Der neue Weltmeister Franjo von Allmen (23) dagegen feierte 2024 seine Kvitfjell-Premiere im Weltcup – und das in überzeugender Manier: Mit Startnummer 28 raste der Berner Oberländer auf den fünften Rang.
Wie entwickelt sich die Piste?
Odermatt liegt in der Abfahrtswertung drei Rennen vor dem Saisonende 73 Punkte vor von Allmen und 185 Zähler vor dem Freiburger Alexis Monney (25). Kann der Nidwaldner diesen Vorsprung im Kampf gegen seine superschnellen Teamkollegen verwalten? «Es gibt auf dieser Piste auch heuer keine Passage, wo Odermatt mit seiner genialen Technik den Unterschied ausmachen kann. Deshalb ist von Allmen auf diesem Gelände mit seinen überragenden Gleiterfähigkeiten zumindest auf dem Papier im Vorteil», sagt Österreichs Ski-Experte Nummer 1 Hans Knauss (54).

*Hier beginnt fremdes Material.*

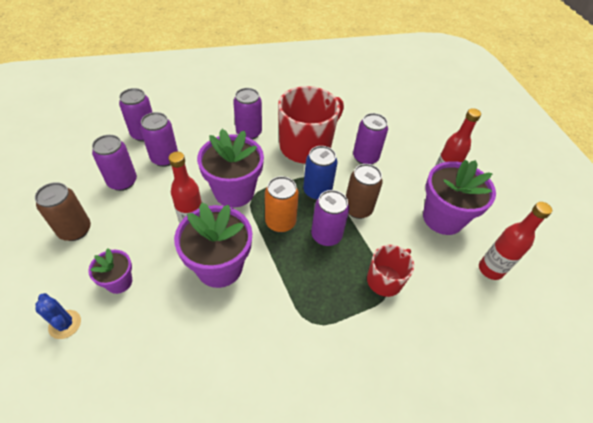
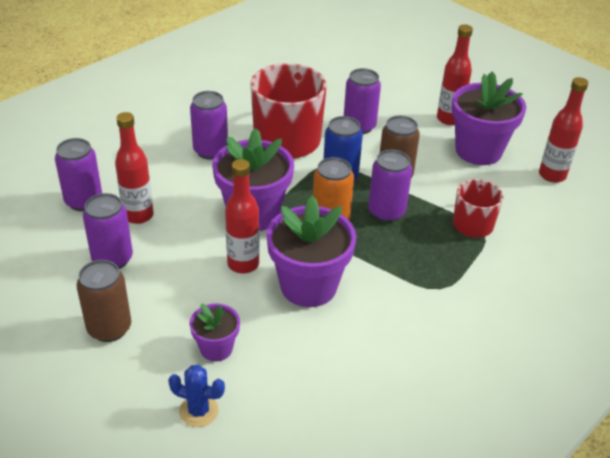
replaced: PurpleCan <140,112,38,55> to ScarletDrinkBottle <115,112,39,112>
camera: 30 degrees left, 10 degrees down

Im selben Atemzug erinnert der Kitzbühel-Sieger von 1999 daran, «dass Odermatt kurz vor Weihnachten die Abfahrt in Val Gardena gewonnen hat. Und die Saslong weist genauso viele Gleitabschnitte auf wie der Olympiabakken in Kvitfjell.»
Für Olympiasieger Beat Feuz (38) ist entscheidend, wie sich die Piste in den beiden Rennen entwickeln wird. «Je ruhiger die Strecke ist, umso schwieriger wird es für Odermatt», glaubt der Emmentaler. «Franjo von Allmen legt derzeit von allen Athleten den höchsten Grundspeed an den Tag. Und je weniger Schläge eine Piste aufweist, desto länger kann er seine enorme Grundgeschwindigkeit halten. Aber sobald es ruppiger wird, sehe ich Odermatt im Vorteil.»

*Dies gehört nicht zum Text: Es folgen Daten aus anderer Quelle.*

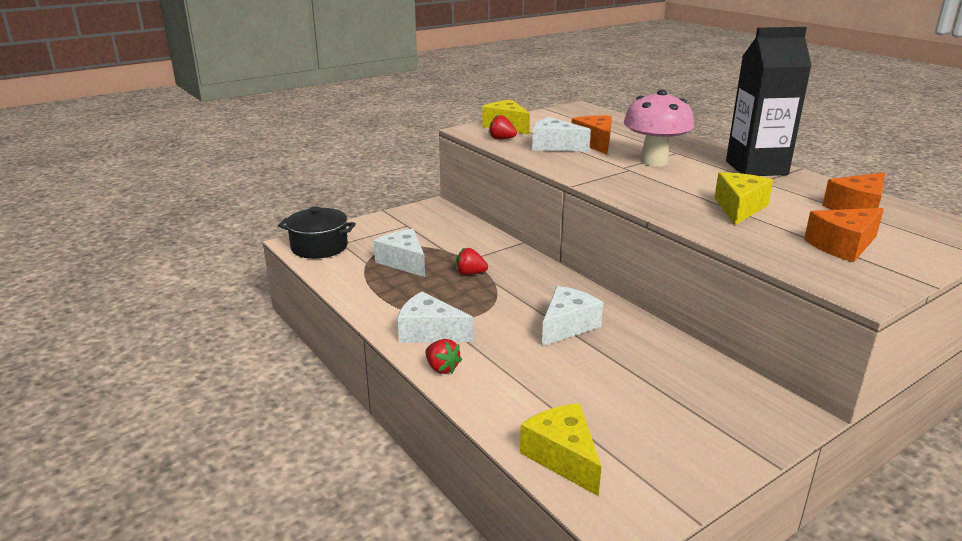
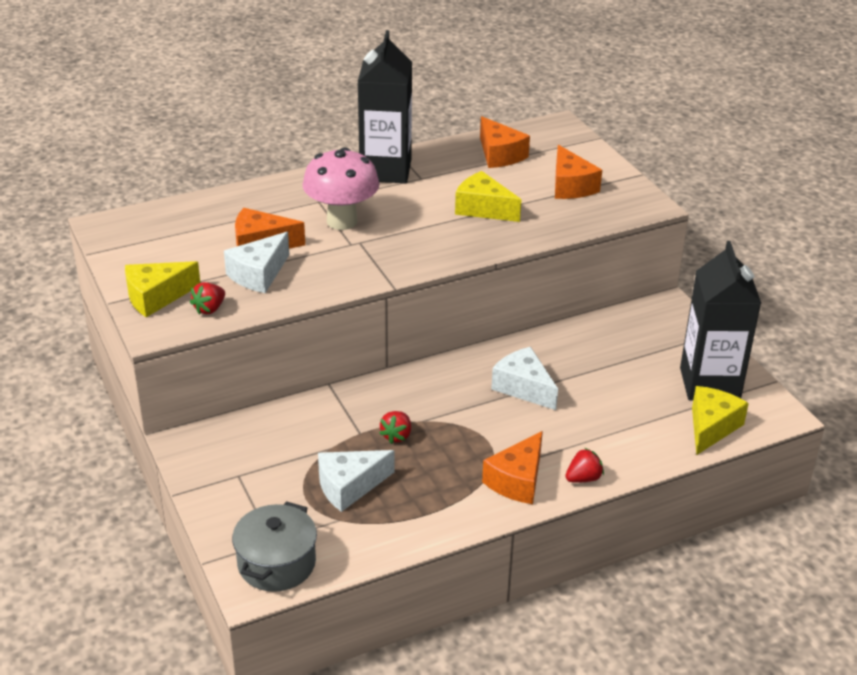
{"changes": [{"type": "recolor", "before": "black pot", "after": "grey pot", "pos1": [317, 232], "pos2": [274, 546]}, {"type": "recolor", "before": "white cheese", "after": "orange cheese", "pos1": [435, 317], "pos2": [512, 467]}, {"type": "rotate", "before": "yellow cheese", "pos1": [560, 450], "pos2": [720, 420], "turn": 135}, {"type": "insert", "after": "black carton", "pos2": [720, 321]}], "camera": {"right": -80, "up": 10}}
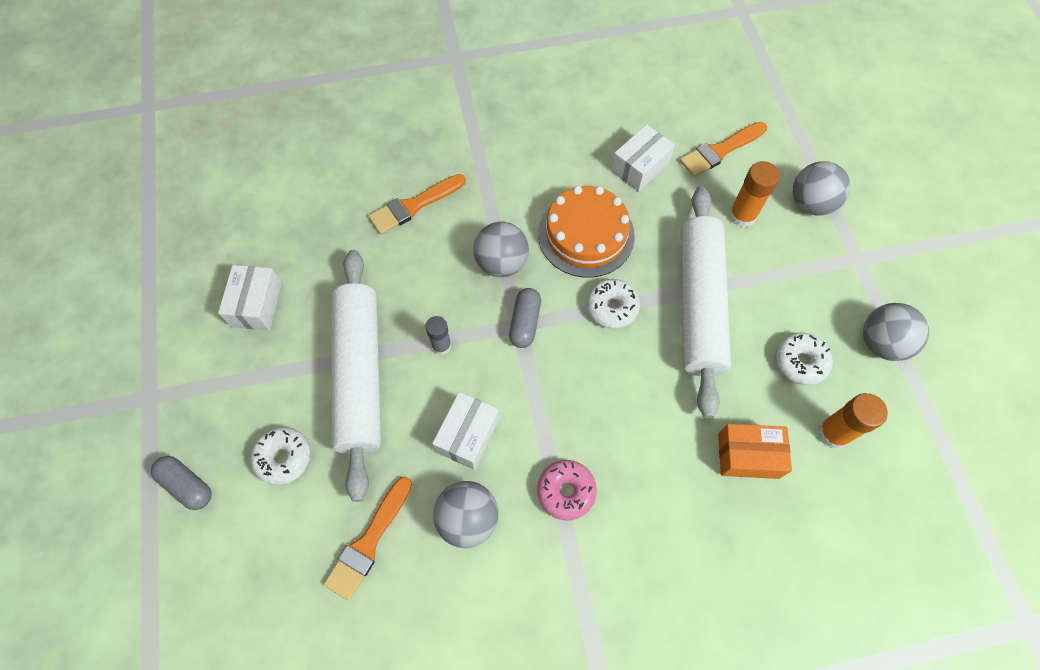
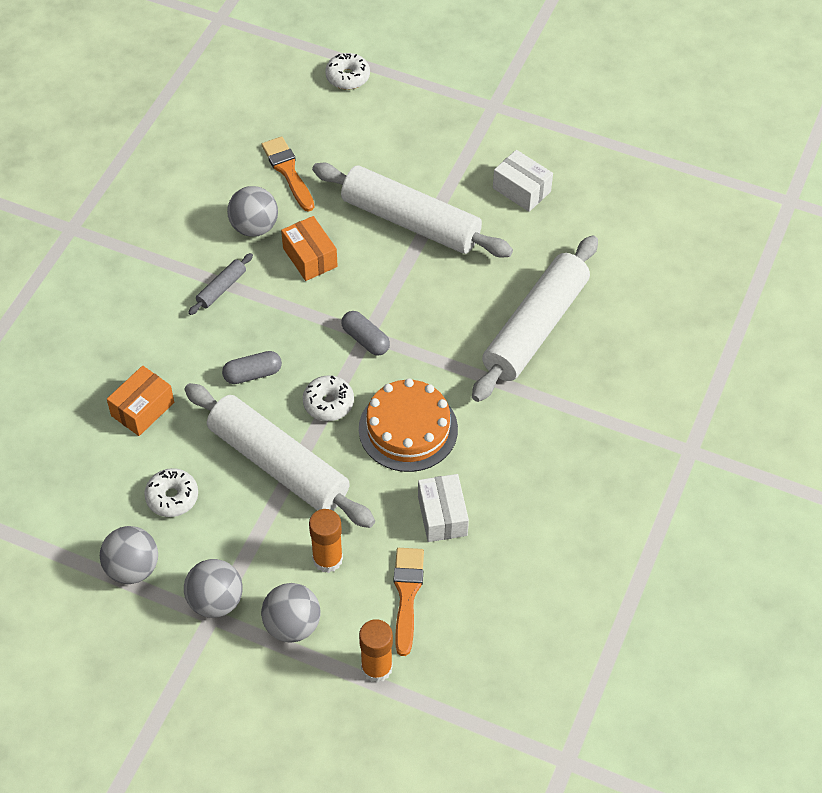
{"changes": [{"type": "move", "before": "grey capsule", "pos1": [181, 483], "pos2": [252, 367]}, {"type": "move", "before": "white donut", "pos1": [280, 456], "pos2": [347, 71]}, {"type": "replace", "before": "orange brush", "after": "white rolling pin", "pos1": [417, 204], "pos2": [535, 318]}, {"type": "delete", "before": "grey glue stick", "pos1": [438, 335]}, {"type": "recolor", "before": "white box", "after": "orange box", "pos1": [465, 431], "pos2": [309, 248]}, {"type": "move", "before": "grey ball", "pos1": [501, 249], "pos2": [213, 588]}, {"type": "replace", "before": "pink donut", "after": "grey rolling pin", "pos1": [567, 490], "pos2": [220, 284]}, {"type": "move", "before": "orange glue stick", "pos1": [853, 421], "pos2": [376, 651]}], "camera": {"right": 125, "up": -10}}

Zu schaffen machen könnte der Piste auch das Wetter. Selbst im hohen Norden hat der Frühling längst Einzug gehalten. Tagsüber klettert das Thermometer aktuell bis in den zweistelligen Bereich.
Und was ist mit Monney?
Die letzte Abfahrt in Kvitfjell gewann der Zürcher Niels Hintermann (29), der in diesem Winter aufgrund der im Oktober diagnostizierten Lymphdrüsenkrebs-Erkrankung keine Rennen bestreiten wird. In der Zwischenzeit hat der 100-Kilo-Mann seine Chemotherapie und Bestrahlungstherapie erfolgreich abgeschlossen und arbeitet an seinem Comeback.

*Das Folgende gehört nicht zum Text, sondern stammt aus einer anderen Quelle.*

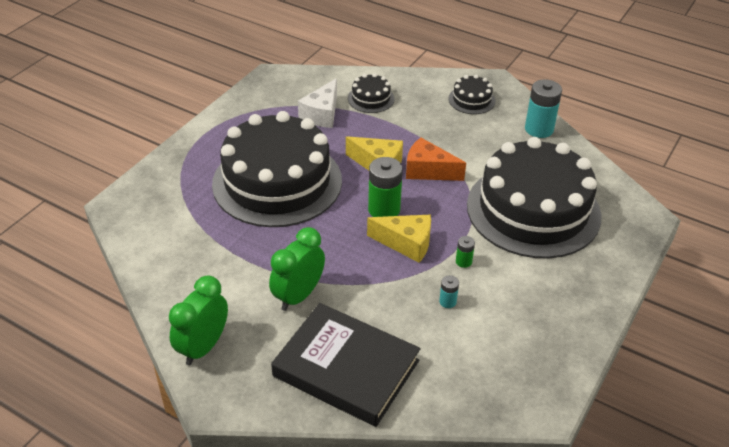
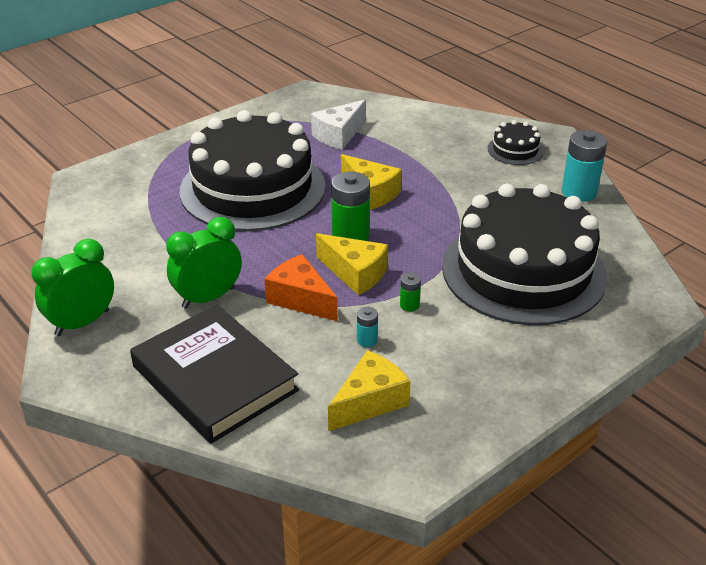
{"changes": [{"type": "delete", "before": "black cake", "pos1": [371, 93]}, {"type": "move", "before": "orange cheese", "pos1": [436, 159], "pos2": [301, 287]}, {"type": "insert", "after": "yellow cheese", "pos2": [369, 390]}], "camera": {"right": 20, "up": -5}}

Am Mittwoch war Hintermann zu Gast im «Après-Ski»-Podcast von Blick, wo er eine bemerkenswerte Prognose für die Abfahrten im hohen Norden abgab: «Ich bin zwar überzeugt, dass Odermatt an diesem Wochenende sein bislang bestes Kvitfjell-Resultat erzielen wird. Allerdings glaube ich, dass von Allmen noch ein wenig stärker sein wird. Höher als Franjo stufe ich auf dieser Abfahrt jedoch Alexis Monney ein. Er verkörpert wirklich alle Qualitäten, um hier richtig schnell zu sein.»
Hintermann glaubt zudem, dass die endgültige Entscheidung im Kampf um die Abfahrts-Kugel erst beim Weltcup-Finale in Sun Valley fallen wird. «Ich habe gehört, dass die neue Abfahrtspiste in den USA technisch enorm anspruchsvoll ist, was im Endeffekt für Odermatt sprechen würde.»
Bereits jetzt sicher hat Odermatt die kleine Super-G-Kugel nach dem Trainingssturz des Italieners Mattia Casse. Und die grosse Kristallkugel für den vierten Triumph im Gesamtweltcup dürfte sich der vierfache Schweizer Sportler des Jahres bereits an diesem Wochenende sichern. Dem Ausnahmeathleten mit 45 Weltcup-Einzelsiegen genügt ein sechster Rang, um den Norweger Henrik Kristoffersen in der sportlich wertvollsten Wertung ultimativ zu distanzieren.